## ТЕКСТОВЫЙ БЛОК:
►

Леся считает, что в Украине до сих пор не было проявлено воли, чтобы довести расследование до конца. "Кучме следовало бы сказать лишь одно слово, и виновных бы арестовали". К сожалению, Кучма молчит. Надеясь, что заговорит он, или его преемник, Леся просит меня попробовать с чаем еще один кусочек струделя.
Мы виделись с ней неделю назад, во Львове. Мать погибшего журналиста до сих пор не решила для себя вопрос, который не оставляет ее в покое четвертый год: на самом ли деле тело, найденное в Тараще принадлежит моему сыну? Как понять прокуратуру, которая сначала убеждала меня, что мой сын жив, а позже с той же уверенностью сказала, что он умер? Как те же люди могут заявлять одно и потом говорить противоположное?"
Ее большие зеленые глаза, в которых навсегда застыла боль, смотрят прямо перед собой. Элегантная и достойная, она не утратила своей энергии и протеста. Через три года, как не стало ее сына, она и дальше отказывается подписывать документы, которые бы позволили похоронить останки из таращанського леса. "Я больше никому не доверяю", — объясняет она.
Позже она добавит: "Я хочу еще оставить себе возможность задавать вопросы прокуратуре". Согласиться на погребение означало бы для нее на самом деле смириться, что ее сына смогут забыть, и что виновные никогда не будут наказаны. Но Леся Гонгадзе не из тех женщин, которые опускают руки.

◄

[Исходные данные]

►

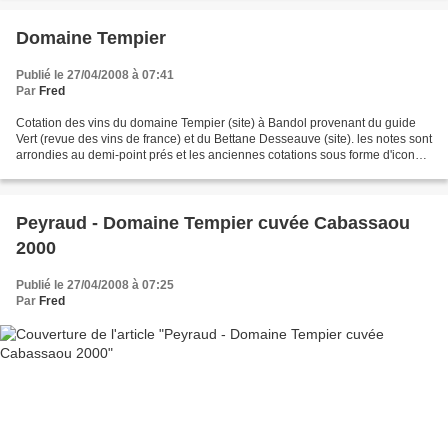
Domaine Tempier
Publié le 27/04/2008 à 07:41
Par
Fred
Cotation des vins du domaine Tempier (site) à Bandol provenant du guide
Vert (revue des vins de france) et du Bettane Desseauve (site). les notes sont
arrondies au demi-point prés et les anciennes cotations sous forme d'icone
ont été assimilées à des...
Peyraud - Domaine Tempier cuvée Cabassaou
2000
Publié le 27/04/2008 à 07:25
Par
Fred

◄

## ЗАДАНИЯ ДЛЯ ВЫПОЛНЕНИЯ:
1. Ответьте на вопросы по тексту о Лесе Гонгадзе, отмечая ответы так же, как вопросы:
(а) В каком городе автор виделся с Лесей неделю назад?
(б) Какие документы Леся отказывается подписывать?
(в) Что, по словам Леси, следовало бы сделать Кучме, чтобы виновных арестовали?
2. Продолжите текст о Лесе Гонгадзе с того места, где он заканчивается.
Строки для работы не понадобятся.

## ВАШИ ОТВЕТЫ:
1.
(а) Во Львове.
(б) Документы, которые позволили бы похоронить останки из таращанского леса.
(в) Сказать лишь одно слово.

2.
Сейчас она работает во львовской больнице, где находятся больные СПИДом. Все эти страдания, это горе не отталкивают ее. Она разговаривает, как врач, ее слова просты и конкретны, независимо, говорит она о чужой болезни или о трупе собственного ребенка, высокого 31-летнего парня, который любил "совать свой нос повсюду" и "не слушал как следует свою мать". "Все беды случаются из-за этого, - говорит она, - из-за того, что дети не слушаются достаточно своих матерей". Я говорила ему: "У тебя двое детей. Оставь политику". Но позволит ли сердце жить лишь для себя, когда ты сын такой женщины, как Леся?
Мы идем по львовской мостовой, блестящей от дождя. Кое-где виднеются украинские флаги, которые подняли на день Победы. Леся ведет меня к самой площади перед Оперой. На аллее напротив вырастает молодой клен, посаженный в память о ее сыне. Об этом надпись на плите. Леся достает платочек, чтобы вытереть капли дождя, которые упали на металлическую доску. Немного дальше был установлен портрет Гии, который подарил художник. Портрет под открытым небом, с подписью: "Сердце Гонгадзе бьется в наших душах". Несколько месяцев назад, ночью неизвестные уничтожили портрет. Его заменили простой фотографией.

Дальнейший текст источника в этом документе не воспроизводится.